Haircuts that'll never happen, purchases that can't happen yet and other spending halted under NSW's lockdown are contributing to a 10 per cent contraction of the state economy.
NSW Treasury estimates the direct cost of restrictions on mobility and gathering was about $1.3 billion a week at the end of July - when most of regional NSW was yet to experience any lockdown.
Construction had also recently returned from a two-week closure, which Business NSW says may have cost as much as $1.4 billion on its own.
"This lockdown is much more severe and is having a larger economic impact on businesses than the first lockdown at the beginning of the pandemic," Business NSW chief executive Daniel Hunter told AAP.
One in five businesses surveyed said they only had cash flow to survive a month.
"People haven't just lost their revenue - they're having to service debt, service payroll," he said.
"Now there is government support but obviously that will never cover the gap completely."
AMP Capital Chief Economist Shane Oliver said some spending would flow once restrictions ease, but some revenue has been lost forever.
"I've missed out on two haircuts, and my hairdresser won't get that money," he told AAP on Tuesday.
"But if there's something I have been waiting to inspect, that (purchase) may occur after lockdown. All that pent-up spending that comes out at the end."

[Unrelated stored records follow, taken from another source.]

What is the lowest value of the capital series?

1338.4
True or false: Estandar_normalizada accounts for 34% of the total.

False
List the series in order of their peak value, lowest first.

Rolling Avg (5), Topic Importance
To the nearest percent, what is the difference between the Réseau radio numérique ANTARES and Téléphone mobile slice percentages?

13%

His estimates suggest the lockdown, scheduled to end no earlier than late September, will cost at least $16 billion to the NSW economy.

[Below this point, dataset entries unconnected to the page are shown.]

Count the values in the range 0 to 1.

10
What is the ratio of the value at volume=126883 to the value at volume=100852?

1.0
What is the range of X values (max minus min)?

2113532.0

That would result in a 10-per-cent dive from the March quarter (the latest available).
About the same amount was being pumped in through government support, Mr Oliver said.

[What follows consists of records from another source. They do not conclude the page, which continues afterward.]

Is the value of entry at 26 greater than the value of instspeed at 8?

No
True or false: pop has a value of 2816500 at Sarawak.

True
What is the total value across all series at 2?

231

Nationwide, taking in lockdowns in Victoria and ACT and cross-border activity, the total costs exceeds $25 billion.
But taking no action would have caused a cost too in economic, health and social terms.
"Arguably, (doing nothing) would have led to people self-distancing anyway, like in Sweden," Mr Oliver said.
"If you add in the cost of people dying, you could argue doing the lockdown is better economically than not doing it."
About one in every three NSW residents aged over 15 is now fully vaccinated, with minds turning to what restrictions may ease for that cohort of 2.1 million people.
Mr Hunter, pointing to the reopening of the construction sector in late July, suggested the government consider easing restrictions on outdoor dining or retail in specific areas.
"What needs to be looked at carefully is where transmission is occurring. Transmission is largely occurring in households," he said.
"There is a lot that can be done in a COVID-safe way, particularly if staff and customers are vaccinated."